Corpo, violenza e pittura. La mostra di Miriam Cahn a Milano

Fra le protagoniste alla Biennale di Venezia curata da Cecilia Alemani, la pittura di Miriam Cahn è in scena all’ICA di Milano. Riflettori puntati sul corpo, anche nelle sue connotazioni più fisiche e crude

Miriam Cahn (Basilea, 1949) è doppiamente presente in Italia in queste settimane: alla Fondazione ICA di Milano con la mostra intitolata Gezeichnet, un’antologica esaustiva e intensa; alla Biennale di Venezia, con un generoso spazio riservatole da Cecilia Alemani, in cui è esposto un gruppo di lavori illuminanti. In entrambi i casi, si tratta di una produzione carica di indicazioni e traiettorie interpretative intorno a questioni che il nostro tempo sfiora ma non risolve. In primis, il tema del corpo: inquadrati nella dialettica personale/collettivo, i corpi ectoplasmatici e spettrali di Cahn si offrono come epifanie imperfette, emergenti da contesti disturbanti. Sono soggetti figurativi ma provengono da una lunga pratica segnica, frutto di un’astrazione gestuale, apparentata, con i debiti distinguo, all’automatismo psichico, caro al Surrealismo.

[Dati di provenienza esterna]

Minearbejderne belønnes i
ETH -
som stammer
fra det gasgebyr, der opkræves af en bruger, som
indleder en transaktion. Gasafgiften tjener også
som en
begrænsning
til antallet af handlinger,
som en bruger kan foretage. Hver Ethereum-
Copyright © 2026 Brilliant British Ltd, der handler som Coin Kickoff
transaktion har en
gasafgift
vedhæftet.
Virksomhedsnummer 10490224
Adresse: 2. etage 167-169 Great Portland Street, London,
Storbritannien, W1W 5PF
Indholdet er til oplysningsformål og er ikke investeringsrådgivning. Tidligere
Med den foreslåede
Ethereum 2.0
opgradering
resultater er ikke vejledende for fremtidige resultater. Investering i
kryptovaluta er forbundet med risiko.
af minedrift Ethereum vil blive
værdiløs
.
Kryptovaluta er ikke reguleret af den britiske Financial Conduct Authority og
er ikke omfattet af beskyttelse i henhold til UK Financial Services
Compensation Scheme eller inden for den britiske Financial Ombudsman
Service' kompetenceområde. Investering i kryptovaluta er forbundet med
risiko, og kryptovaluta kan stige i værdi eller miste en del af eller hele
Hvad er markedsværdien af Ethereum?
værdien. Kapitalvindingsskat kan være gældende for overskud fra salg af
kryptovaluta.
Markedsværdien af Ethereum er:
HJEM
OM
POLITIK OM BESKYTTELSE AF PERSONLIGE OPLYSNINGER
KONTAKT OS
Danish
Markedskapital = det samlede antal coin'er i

Miriam Cahn. Gezeichnet. Exhibition view at Fondazione ICA, Milano 2022. Courtesy l’artista e Fondazione ICA Milano. Photo Dario Lasagni

Miriam Cahn. Gezeichnet. Exhibition view at Fondazione ICA, Milano 2022. Courtesy l’artista e Fondazione ICA Milano. Photo Dario Lasagni

LA STORIA DI MIRIAM CAHN

Dopo la laurea all’Allgemeine Gewerbeschule di Basilea, Cahn ha iniziato a utilizzare il linguaggio pittorico producendo opere in bianco e nero su carta, coinvolgendo il suo corpo e convertendo il disegno in una pratica performativa. Ha dipinto sul pavimento del suo studio, nuda e bendata, per bloccare la vigilanza razionale sul processo creativo. Solo dagli Anni Novanta è approdata alla pittura a olio con l’obiettivo, ancora ben saldo, di intaccare la lettura del corpo alla luce di codici culturali e sociali standard e pacificati. Quelli che, ad esempio, indirizzano un corpo femminile armato di bastone, in evidente assetto da combattente, verso l’automatica identificazione con il maschile. O, viceversa, che dirigono il capo coperto da un velo musulmano alla polarità femminile, se non fosse per pene e testicoli che costringono a riconoscerne il contrario.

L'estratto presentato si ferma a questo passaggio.